Men's Sports Sports

Andrew Ma makes his presence felt on the field for Springfield men’s soccer

Danny Priest

SPRINGFIELD – Twelve games into the season, the Springfield College men’s soccer team is sitting at 9-3, and when looking over the season statistics the team’s top three point leaders on the year have 12, eight and eight points, respectively.

Senior Brad Deckel, who leads the team with 12 points (five goals, two assists), and senior Christian Schneider, who is tied for second on the team with his eight points (three goals, two assists) are both familiar faces who have been contributors to the Pride for a long time.

However, tied for second on the team in points is a newcomer, with an identical goal and assist total on the year to Schneider. Andrew Ma has made his presence felt this season with his performance on the pitch.

Ma is only a freshman at Springfield, so he is not as familiar in the scoring book as Deckel and Schneider, who have been around three years each now, but still Ma has made himself known quickly on Alden street due to his strong play.

All the way back in August, Ma burst onto the scene with a three-point performance against Potsdam at the Best Western Plus Cardinal Classic in Springfield’s season opener. During the game he assisted Deckel for the Pride’s first goal of the season, and then later he added a goal of his own, a bicycle kick no less, to get his first career goal.

For Ma, it did not take him long to acclimate to his team.

“It really didn’t take that long. It took maybe about a week or two,” he said. “The seniors really helped me transition into this whole college playing style a lot quicker.”

Ma is from Upper Saddle River, New Jersey and although he stands only 5’ 9” tall, his quickness has been his greatest asset for him on the field at the collegiate level.

“I definitely feel like my speed and my technical ability helps me the most on the field,” he said.

Ma reads the game well, and he is cognizant of his own abilities, which usually leads to him being a step ahead of the opposition.

“I know I won’t be able to body guys off the ball mostly, or win headers. I really try to use my soccer knowledge to my advantage over other players,” he said.

Ma has earned the trust of his head coach, Tommy Crabill, and has earned himself substantial playing time this year. “Andrew is very technical, and he reads the game very well. Like a lot of our players, he comes from playing at a very high level before getting to college, so he’s used to the speed of play being fast,” Crabill said.

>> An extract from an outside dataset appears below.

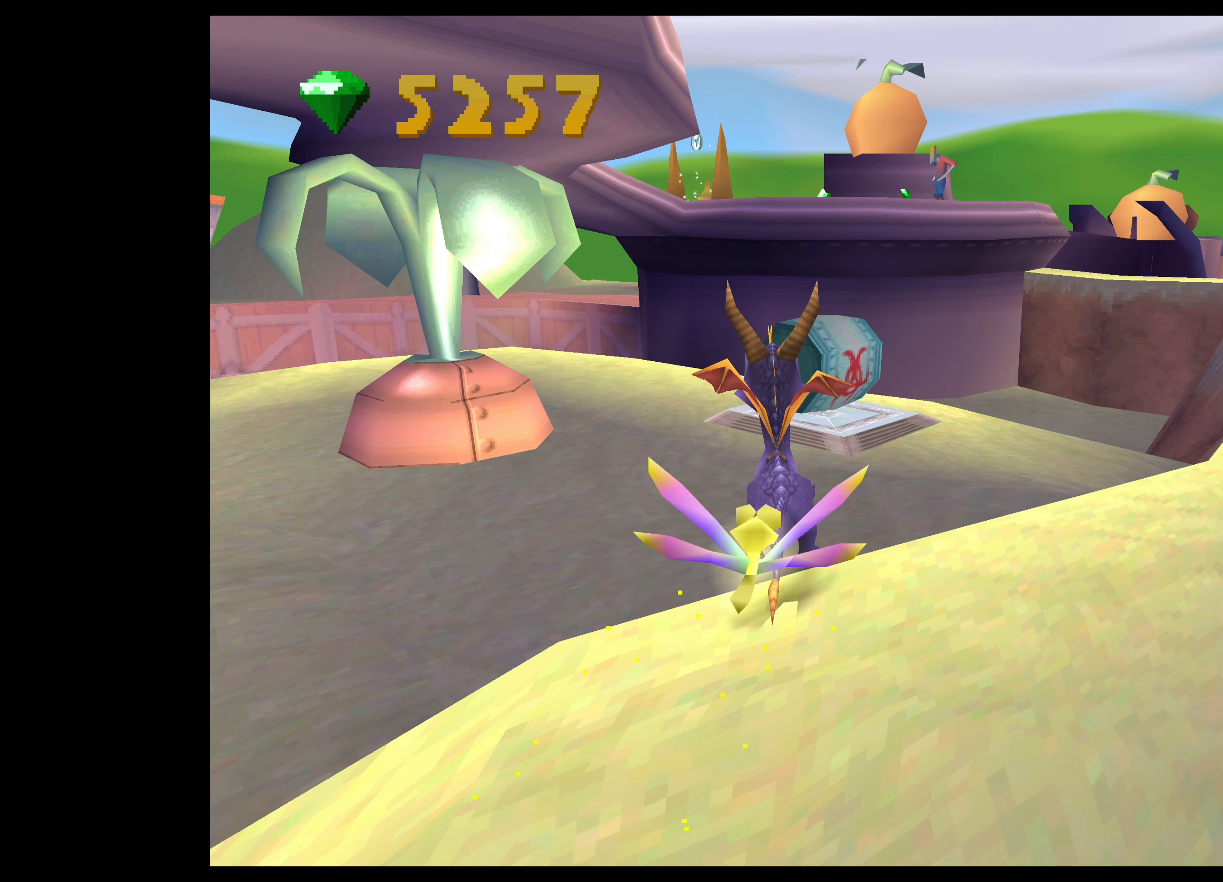
{"buttons": [], "left_stick": "up", "right_stick": "center", "events": []}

Ma’s quickness has allowed him to thrive in his freshman campaign. “Speed and change of pace is really important. Especially on our field, the ball moves so quickly that players that can really get into their sprint in really tight spaces are really, really effective,” Crabill said.

Ma, like some of his fellow teammates, is one of those guys that can accelerate quickly and shine in tight spots.

“Guys that are very, very quick and shifty in two to five yard spaces can have a lot of success, he’s one of those guys. When we get into those really dangerous areas, he can move by people quickly and we definitely want to find ways to bring it into the game,” Crabill said.

So far, so good. After his initial outburst in the season opener, Ma went quiet in the scoring department, but he broke out in a big way against Clark University on September 29, scoring two goals in the win.

Ma feels comfortable in Crabill’s system, and that comfort level has helped him to sustained success.

“Coach gives me directions like ‘try to go end line if I can,’ but if that doesn’t work I’ll cut in, or try to find a cross pass to Christian (Schneider),” he said.

Crabill allows his players freedom to be innovative, and it has brought out the best in the freshman. “It’s not necessarily super strict on what I have to do, but it’s more of a guideline, rather than a set of instructions like do this or else you won’t play,” Ma said.

The results have pleased Crabill thus far. “There’s plenty of growth for him, he’s very quick and [has] good control of the ball and he reads the game well. He’s usually thinking ahead of other players on the opposition, and I’m really happy that he’s been able to find success in the way that he has. We’ve obviously leaned on him recently for some really important production, so it’s good to see,” Crabill said.

For Ma, he just wants to keep producing in any way he can for his team.“I want to help the team win,” he said. “Whether it’s an assist, or a goal, or even creating the play from the start. I don’t necessarily think about personal goals, it’s kind of just do whatever it takes to win.”